I compete much more than the average jiu-jitsu practitioner, roughly once a month for the past two years, sometimes more. There is one crucial element to my competition routine that I think a lot of people neglect: I make a point whenever possible to attend local competitions.
When I go to these local competitions, I am not there to become a superstar of the sport. I’m not there to face off against the current rising stars (though you never know who will show up.) When I compete at local competitions, it is a fact-finding mission, and it is an opportunity to exercise a part of myself that I don’t get to exercise in the gym.

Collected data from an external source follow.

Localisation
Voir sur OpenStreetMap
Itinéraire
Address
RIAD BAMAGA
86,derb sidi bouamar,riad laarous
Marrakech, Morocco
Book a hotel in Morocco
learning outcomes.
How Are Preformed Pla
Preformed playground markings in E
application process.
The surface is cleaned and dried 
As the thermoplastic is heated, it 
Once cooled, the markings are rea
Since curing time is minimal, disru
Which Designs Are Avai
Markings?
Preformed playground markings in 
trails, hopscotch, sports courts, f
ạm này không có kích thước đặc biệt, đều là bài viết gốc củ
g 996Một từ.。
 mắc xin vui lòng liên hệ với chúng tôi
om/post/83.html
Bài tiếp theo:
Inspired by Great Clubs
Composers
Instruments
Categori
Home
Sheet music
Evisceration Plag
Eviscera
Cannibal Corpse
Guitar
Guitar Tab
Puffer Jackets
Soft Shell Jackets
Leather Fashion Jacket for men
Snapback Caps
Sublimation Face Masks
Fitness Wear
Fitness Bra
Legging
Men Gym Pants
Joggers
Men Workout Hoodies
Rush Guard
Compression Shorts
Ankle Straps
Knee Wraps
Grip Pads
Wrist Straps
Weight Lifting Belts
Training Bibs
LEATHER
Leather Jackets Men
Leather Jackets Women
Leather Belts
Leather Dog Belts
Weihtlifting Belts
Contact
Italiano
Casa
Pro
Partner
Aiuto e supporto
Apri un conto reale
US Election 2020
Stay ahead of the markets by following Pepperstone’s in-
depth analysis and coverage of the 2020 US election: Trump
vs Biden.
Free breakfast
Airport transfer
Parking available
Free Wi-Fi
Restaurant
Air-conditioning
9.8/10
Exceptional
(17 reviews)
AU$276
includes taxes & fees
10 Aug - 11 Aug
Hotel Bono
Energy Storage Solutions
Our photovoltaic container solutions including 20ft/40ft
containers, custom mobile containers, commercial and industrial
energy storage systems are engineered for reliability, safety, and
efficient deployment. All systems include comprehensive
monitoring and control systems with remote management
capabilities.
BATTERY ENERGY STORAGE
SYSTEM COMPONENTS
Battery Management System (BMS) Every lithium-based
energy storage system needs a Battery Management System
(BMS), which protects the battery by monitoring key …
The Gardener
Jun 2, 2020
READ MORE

To many people, myself included, competitions are innately nerve wracking. I have a hard time sleeping the night before. By the time I step on the mat, I have already wasted my energy on being nervous. However, the more I compete, the less the experience affects me.
I think of competing at local tournaments as being a step down from traveling to bigger competitions to compete, but a step up from training at the gym. When you train at the gym, you cannot fully open up your game. I’ve beaten practitioners who could easily submit me in the gym at competitions because I am willing to injure them if necessary at competitions. Also, when I compete, I try to play to my strengths, whereas when I roll at the gym, I am rolling to improve upon my weaknesses.
Competing at a local tournament gives you an opportunity to take the training wheels off of your game on a more regular basis. I see guys travel cross country and lose in the first round of competitions, and I scratch my head wondering why I didn’t see them at the most recent local competition.
If you want to get good at jiu-jitsu, do lots of jiu-jitsu. If you want to get good at competing in jiu-jitsu, do lots of competing in jiu-jitsu. If you’re an adult with a job, a life and things to do outside of jiu-jitsu, the best way to compete a lot is to follow the local circuit.
Far too often I show up at local events that have been reasonably well-advertised and see tiny turnouts. Everyone wants to go to the bigger national or international circuit tournaments to get those fancy, big, shiny gold medals, but they would rather not waste their time and money at the local tournaments. This may be a mistake.
Attending a local tournament gives you a chance to build up your resistance to the nervousness that you will inevitably experience at the bigger tournaments. If you skip the local tournaments, you will be going in fairly unprepared mentally. Yeah, you can do a lot to get ready in the gym. But at the end of the day, the only way to truly prepare yourself mentally for competition is competing.
The next time a local gym or smaller regional promotion puts on an event close enough to you on a day that you can make it, make a point of showing up. If you attend competitions based on the size and fanciness of the medals they give out, you are competing for the wrong reason. Compete for the experience, because the kind of jiu-jitsu and grappling you will see at competitions is very different from the kinds to which you are normally exposed. Compete to learn about how you handle the stress of competition so that you can begin working on that part of yourself and inoculate yourself from that stress.